▼

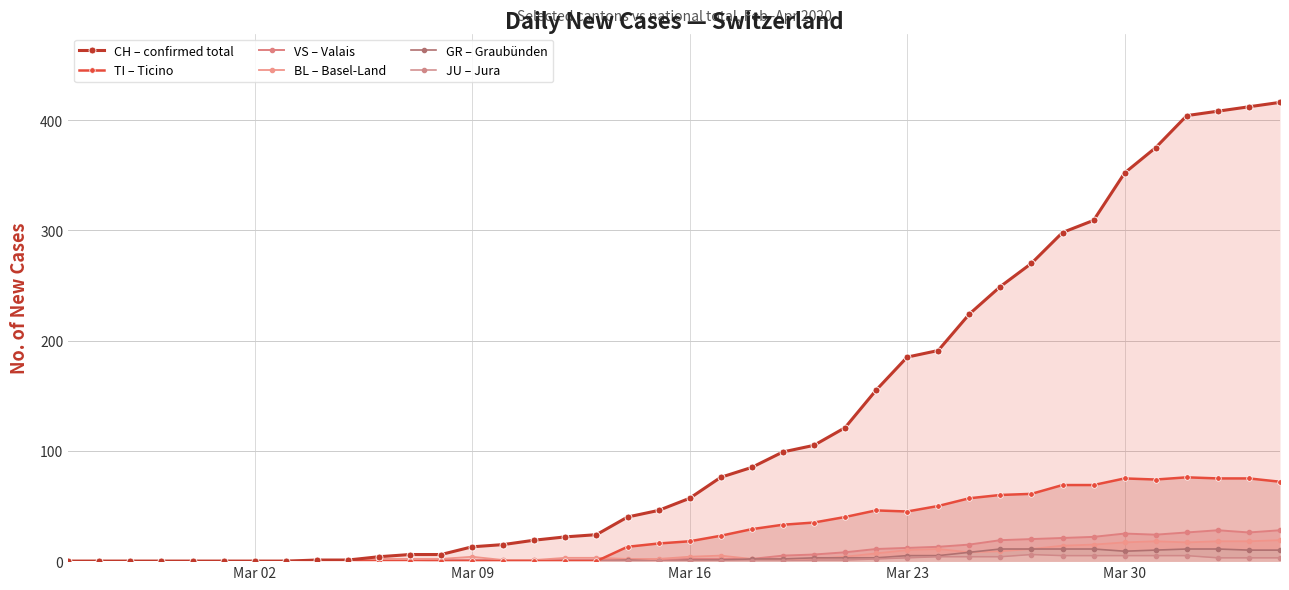

True or false: GR – Graubünden and TI – Ticino intersect in this chart.

False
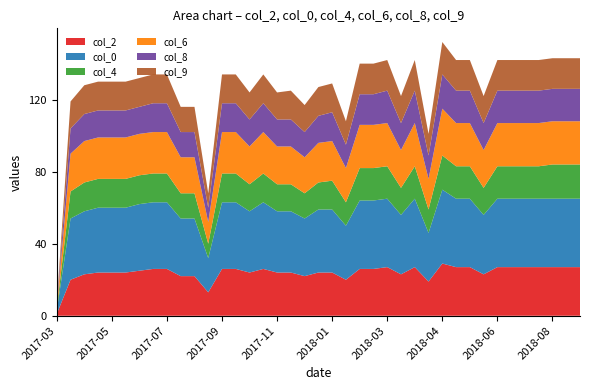

Reading left to right, extract all data points from this chart.

col_2: 1	20	23	24	24	24	25	26	26	22	22	13	26	26	24	26	24	24	22	24	24	20	26	26	27	23	27	19	29	27	27	23	27	27	27	27	27	27	27
col_0: 2	34	35	36	36	36	37	37	37	32	32	19	37	37	34	37	34	34	32	35	35	30	38	38	38	33	38	27	41	38	38	33	38	38	38	38	38	38	38
col_4: 1	15	16	16	16	16	16	16	16	14	14	8	16	16	15	16	15	15	14	15	16	13	18	18	18	15	18	13	19	18	18	15	18	18	18	18	19	19	19
col_6: 1	21	23	23	23	23	23	23	23	20	20	12	23	23	21	23	21	21	20	22	22	19	24	24	24	21	24	17	26	24	24	21	24	24	24	24	24	24	24
col_8: 1	14	15	15	15	15	15	16	16	14	14	8	16	16	15	16	15	15	14	15	16	13	17	17	18	15	18	13	19	18	18	15	18	18	18	18	18	18	18
col_9: 1	15	16	16	16	16	16	16	16	14	14	8	16	16	15	16	15	16	15	16	16	13	17	17	17	15	17	12	18	17	17	15	17	17	17	17	17	17	17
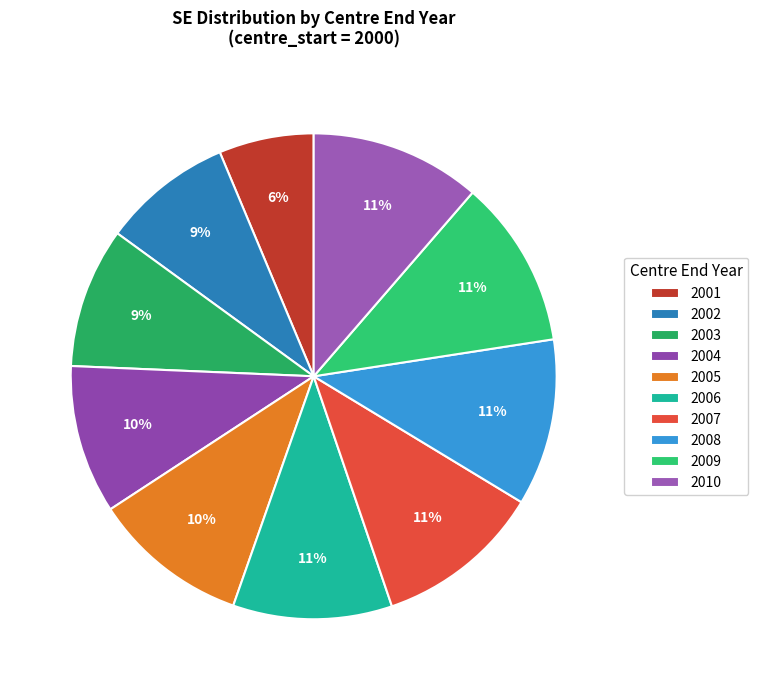

To the nearest percent, what percentage of the pie is 2007?

11%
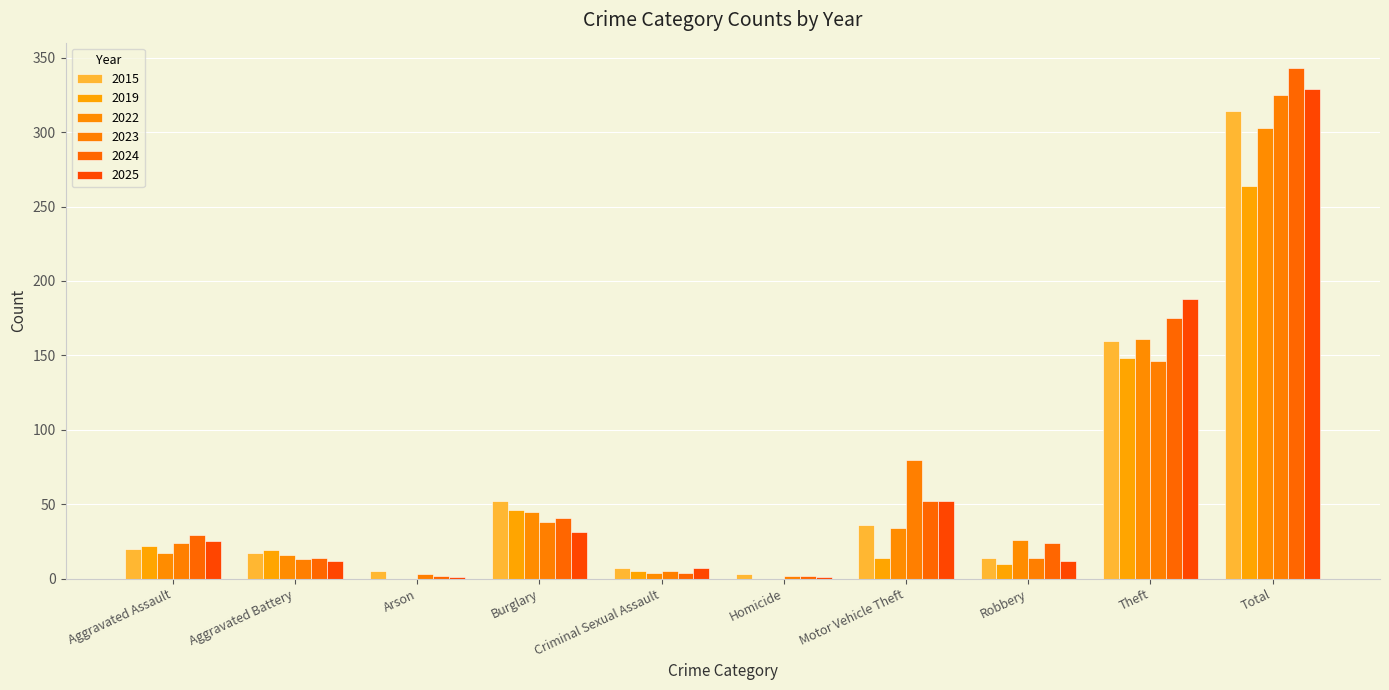

At which category is the sum across all series the highest?

Total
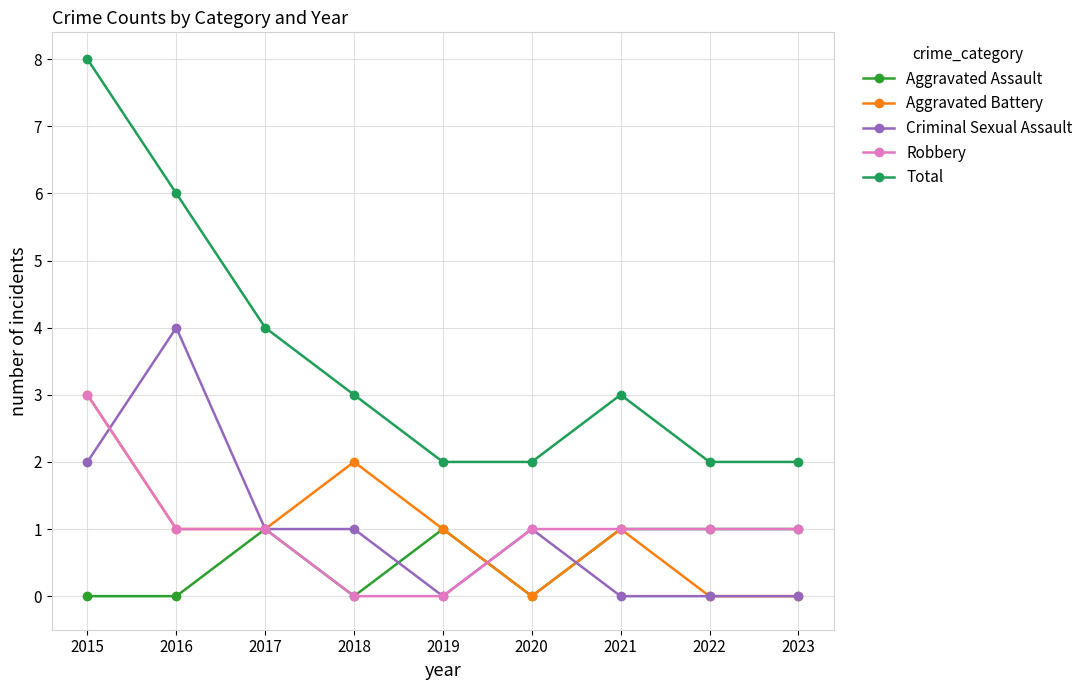

How many lines are shown in the chart?

5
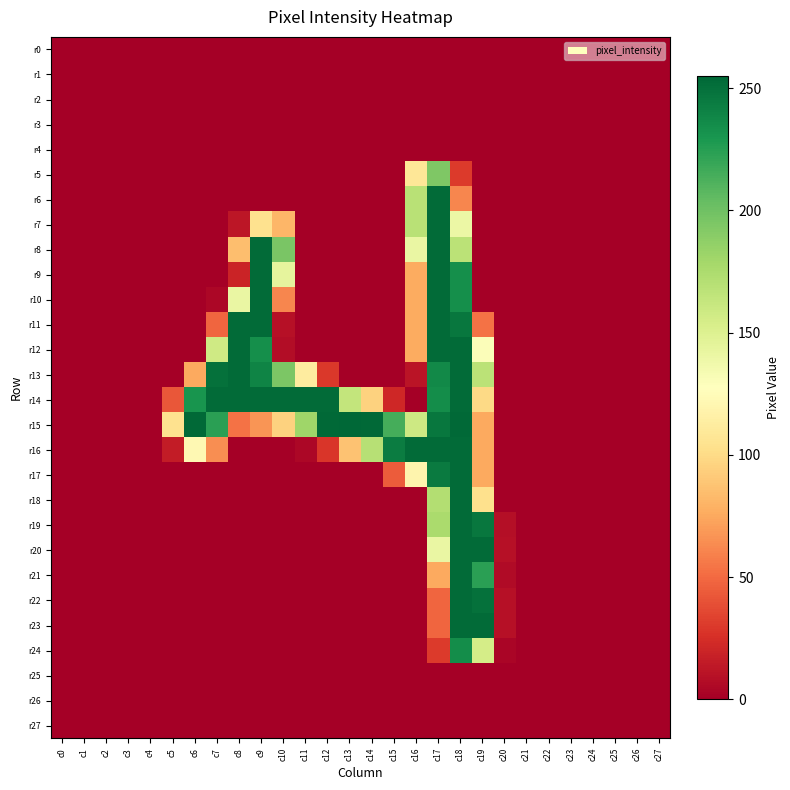

At which category is the sum across all series the highest?

c18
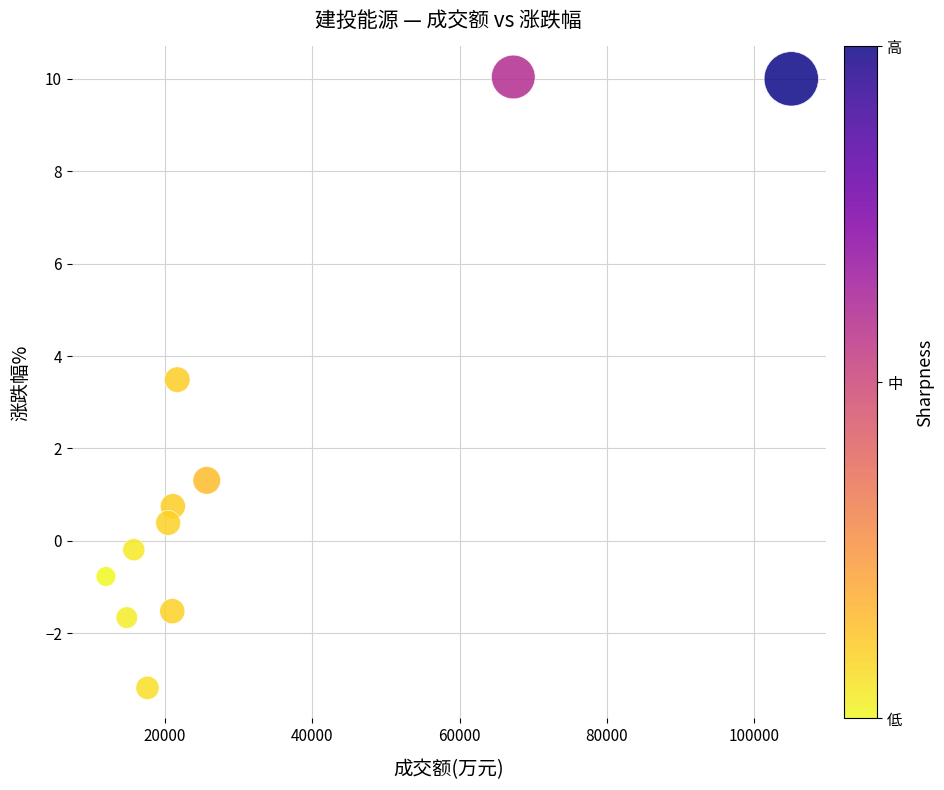

What is the range of Y values (max minus min)?

13.2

▲

** What you have to do **
Pull out the text of every item above without changing a word, and leave the pictures out.

** Response to the exercise **
True or false: GR – Graubünden and TI – Ticino intersect in this chart.

False

Reading left to right, extract all data points from this chart.

col_2: 1	20	23	24	24	24	25	26	26	22	22	13	26	26	24	26	24	24	22	24	24	20	26	26	27	23	27	19	29	27	27	23	27	27	27	27	27	27	27
col_0: 2	34	35	36	36	36	37	37	37	32	32	19	37	37	34	37	34	34	32	35	35	30	38	38	38	33	38	27	41	38	38	33	38	38	38	38	38	38	38
col_4: 1	15	16	16	16	16	16	16	16	14	14	8	16	16	15	16	15	15	14	15	16	13	18	18	18	15	18	13	19	18	18	15	18	18	18	18	19	19	19
col_6: 1	21	23	23	23	23	23	23	23	20	20	12	23	23	21	23	21	21	20	22	22	19	24	24	24	21	24	17	26	24	24	21	24	24	24	24	24	24	24
col_8: 1	14	15	15	15	15	15	16	16	14	14	8	16	16	15	16	15	15	14	15	16	13	17	17	18	15	18	13	19	18	18	15	18	18	18	18	18	18	18
col_9: 1	15	16	16	16	16	16	16	16	14	14	8	16	16	15	16	15	16	15	16	16	13	17	17	17	15	17	12	18	17	17	15	17	17	17	17	17	17	17

To the nearest percent, what percentage of the pie is 2007?

11%

At which category is the sum across all series the highest?

Total

How many lines are shown in the chart?

5

At which category is the sum across all series the highest?

c18

What is the range of Y values (max minus min)?

13.2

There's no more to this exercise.